Commentary: MU numbers encouraging, but cautionary signs linger
Last month, we noted the growing number of eligible providers (EPs) and hospitals (EHs) that have signed up and qualified for Medicare and Medicaid incentive payments for meaningful use of EHR systems. This week, CMS updated those numbers at the latest meeting of the Health IT Policy Committee. These numbers show the acceleration in EPs an EHs that CMS was expecting.
- Almost 30 percent of eligible providers and 60 percent of hospitals have now registered for the incentive programs.
- Total incentive payouts under Medicare and Medicaid are now over $900 million each through November,
- Thus, total payouts for 2011 will easily exceed $2 billion – of which close to a third of total incentive payouts for 2011 occurred in November alone.
ONC and CMS now believe they are at a “tipping point,” where Meaningful Use stage 1 participation is no longer an “if” but a “when.”
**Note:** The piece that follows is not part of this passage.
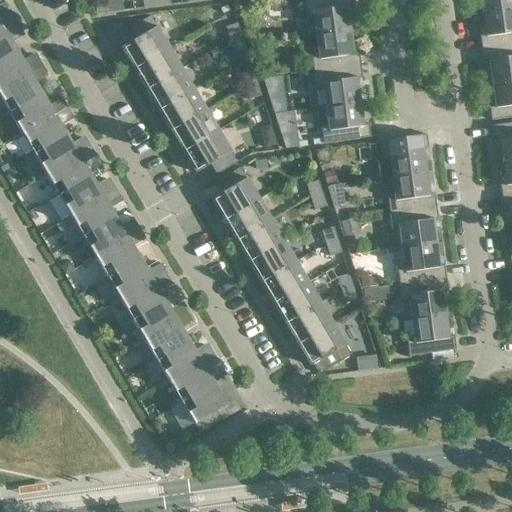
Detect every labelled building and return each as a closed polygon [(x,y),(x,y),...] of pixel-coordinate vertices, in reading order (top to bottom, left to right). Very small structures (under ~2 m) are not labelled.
[(120,0),(111,0),(107,1),(109,13),(122,11),(120,0)] [(157,7),(155,0),(142,0),(143,8),(157,7)] [(313,18),(315,35),(349,31),(346,8),(352,7),(351,0),(303,0),(306,18),(313,18)] [(511,0),(480,0),(482,13),(511,8),(511,0)] [(109,13),(107,1),(94,2),(96,15),(109,13)] [(511,8),(482,13),(485,36),(479,37),(481,49),(511,44),(511,8)] [(0,22),(0,33),(17,23),(13,15),(0,22)] [(121,48),(133,69),(169,48),(150,16),(129,29),(135,39),(121,48)] [(22,32),(17,23),(0,33),(0,61),(17,52),(9,39),(22,32)] [(241,36),(237,24),(225,28),(229,40),(241,36)] [(353,54),(349,31),(315,35),(318,53),(311,54),(313,72),(360,66),(358,53),(353,54)] [(245,49),(241,36),(229,40),(233,53),(245,49)] [(511,44),(481,49),(483,62),(489,61),(492,84),(511,81),(511,44)] [(181,69),(169,48),(133,69),(146,90),(181,69)] [(24,64),(17,52),(0,61),(0,89),(42,65),(37,57),(24,64)] [(47,73),(42,65),(0,89),(0,96),(8,110),(9,112),(42,93),(34,80),(47,73)] [(362,78),(360,66),(313,72),(316,90),(323,89),(325,107),(359,102),(356,79),(362,78)] [(182,71),(181,69),(146,90),(158,111),(193,90),(190,83),(193,81),(194,75),(191,71),(186,69),(182,71)] [(256,83),(252,70),(240,74),(244,87),(256,83)] [(511,81),(492,84),(495,107),(489,108),(491,121),(511,118),(511,81)] [(261,96),(256,83),(244,87),(249,100),(261,96)] [(206,110),(193,90),(158,111),(170,131),(206,110)] [(49,106),(42,93),(9,112),(8,110),(1,114),(3,118),(10,114),(20,131),(22,133),(67,107),(62,98),(49,106)] [(282,110),(280,96),(270,98),(273,112),(282,110)] [(362,125),(359,102),(325,107),(328,124),(321,126),(323,144),(370,138),(368,124),(362,125)] [(71,115),(67,107),(22,133),(20,131),(14,135),(16,139),(23,135),(33,152),(34,154),(66,135),(59,122),(71,115)] [(218,131),(206,110),(170,131),(182,152),(218,131)] [(499,138),(502,161),(511,160),(511,123),(492,126),(493,139),(499,138)] [(237,163),(218,131),(182,152),(195,173),(210,165),(216,175),(237,163)] [(74,147),(66,135),(34,154),(33,152),(26,156),(28,160),(35,156),(45,173),(46,174),(91,148),(86,140),(74,147)] [(276,144),(273,135),(263,138),(261,141),(263,148),(276,144)] [(428,148),(426,135),(379,141),(382,159),(389,159),(391,177),(425,172),(422,149),(428,148)] [(96,156),(91,148),(46,174),(45,173),(38,177),(40,180),(47,176),(57,193),(58,195),(91,176),(83,163),(96,156)] [(255,171),(266,169),(265,159),(254,161),(255,171)] [(511,160),(502,161),(505,185),(500,185),(501,198),(511,196),(511,160)] [(259,200),(240,168),(219,180),(225,190),(210,199),(223,221),(259,200)] [(337,181),(333,168),(322,172),(326,185),(337,181)] [(429,195),(425,172),(391,177),(394,194),(387,196),(389,213),(436,207),(434,194),(429,195)] [(98,188),(91,176),(58,195),(57,193),(50,197),(53,201),(59,197),(69,214),(71,216),(116,189),(111,181),(98,188)] [(322,193),(317,181),(305,184),(310,197),(322,193)] [(333,207),(344,205),(341,184),(326,186),(333,207)] [(120,197),(116,189),(71,216),(69,214),(62,218),(65,222),(72,218),(82,235),(83,236),(115,217),(108,205),(120,197)] [(326,206),(322,193),(310,197),(314,210),(326,206)] [(511,196),(501,198),(503,210),(509,210),(511,233),(511,232),(511,196)] [(271,220),(259,200),(223,221),(235,241),(271,220)] [(438,219),(436,207),(389,213),(392,231),(399,230),(401,248),(435,243),(432,220),(438,219)] [(123,230),(115,217),(83,236),(82,235),(75,239),(77,242),(84,238),(94,255),(95,257),(140,230),(135,222),(123,230)] [(341,222),(347,239),(359,235),(353,218),(341,222)] [(283,241),(271,220),(235,241),(248,262),(283,241)] [(337,240),(333,227),(321,231),(325,244),(337,240)] [(145,238),(140,230),(95,257),(94,255),(87,259),(89,263),(96,259),(106,276),(107,278),(140,259),(132,246),(145,238)] [(341,253),(337,240),(325,244),(329,257),(341,253)] [(295,262),(283,241),(248,262),(260,283),(295,262)] [(438,266),(435,243),(401,248),(403,265),(397,267),(399,285),(446,278),(444,266),(438,266)] [(147,272),(140,259),(107,278),(106,276),(99,280),(102,284),(108,280),(119,297),(120,299),(165,272),(160,264),(147,272)] [(308,282),(295,262),(260,283),(272,303),(308,282)] [(70,264),(65,263),(59,266),(65,275),(73,270),(70,264)] [(170,280),(165,272),(120,299),(119,297),(112,301),(114,305),(121,301),(131,318),(132,320),(164,300),(157,288),(170,280)] [(352,287),(348,274),(336,278),(340,291),(352,287)] [(361,289),(377,287),(376,277),(360,279),(361,289)] [(447,291),(446,278),(399,285),(401,302),(408,302),(411,319),(445,315),(442,291),(447,291)] [(320,303),(308,282),(272,303),(284,324),(320,303)] [(357,300),(352,287),(340,291),(345,303),(357,300)] [(365,303),(377,301),(375,288),(363,290),(365,303)] [(172,313),(164,300),(132,320),(131,318),(124,322),(126,326),(133,321),(143,338),(144,340),(189,313),(184,305),(172,313)] [(332,323),(320,303),(284,324),(297,345),(332,323)] [(194,322),(189,313),(144,340),(143,338),(136,342),(138,346),(145,342),(155,359),(156,361),(189,342),(181,329),(194,322)] [(448,338),(445,315),(411,319),(413,337),(406,338),(409,357),(456,350),(454,337),(448,338)] [(351,355),(332,323),(297,345),(309,366),(312,364),(319,375),(351,355)] [(196,354),(189,342),(156,361),(155,359),(148,363),(151,367),(158,363),(168,380),(169,381),(214,355),(209,347),(196,354)] [(452,351),(430,354),(431,362),(453,359),(452,351)] [(219,363),(214,355),(169,381),(168,380),(161,384),(163,387),(170,383),(180,400),(181,402),(213,383),(206,370),(219,363)] [(226,404),(213,383),(181,402),(180,400),(173,404),(175,408),(182,404),(199,433),(222,420),(216,411),(226,404)]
Still there are cautionary signs.
As we noted earlier, year 1 requirements under Medicare and under Medicaid are substantially less burdensome than subsequent years. While eligible providers have registered for one or other of the programs, only 4 percent have actually qualified for incentives. Also, interoperability-related criteria were among the least popular menu objectives. In addition, 2012, not 2011, is likely to be the pivotal year.
The pace must pick-up and be sustained if meaningful use is to reach its full potential, particularly for interoperability to coordinate care among providers. We expect the proposed rules for Meaningful Use Stage 2 by the end of January, if not sooner. Now that HHS has announced that providers will not have to meet Stage 2 criteria until January 2014, providers have an extra year under Stage 1 criteria without new interoperability requirements.
Two other year-end healthcare-related notes out of Washington were the failure of the Congressional “super-committee” to reach a budget deal and the Supreme Court’s grant of review to the states suit challenging the constitutionality of Affordable Care Act, aka health reform.
The former outcome is now supposed to automatically cut projected growth of Medicare payments to providers by 2 percent, $123 billion, in addition to previous planned cuts of $500 billion over the 10 years starting in 2013. Neither of these provides a blueprint for improving care quality, access or cost effectiveness. It falls on provider organizations to develop innovative models to transform healthcare.
Ironically, both the administration and the plaintiff states have asked the Court to decide that any decision is to be“non-severable.” While the Court is not bound by the request, a finding that individual mandate or other section of the law is unconstitutional could lead to declaring the whole law unconstitutional.
While some may want this outcome and a new start, it could wipe out the regulations covering Accountable Care Organizations, the Center for Medicare and Medicaid Innovations initiatives and other transformative programs – the programs aimed at helping providers reduce their costs to balance the programmed cuts.
Ed Larsen is an independent strategy consultant with over 30 years experience in the health IT and medical technology industries. Mr. Larsen has authored the HIMSS Standards Insight, providing insight and commentary on the technical, business, and now regulatory issues around interoperability for more than 10 years.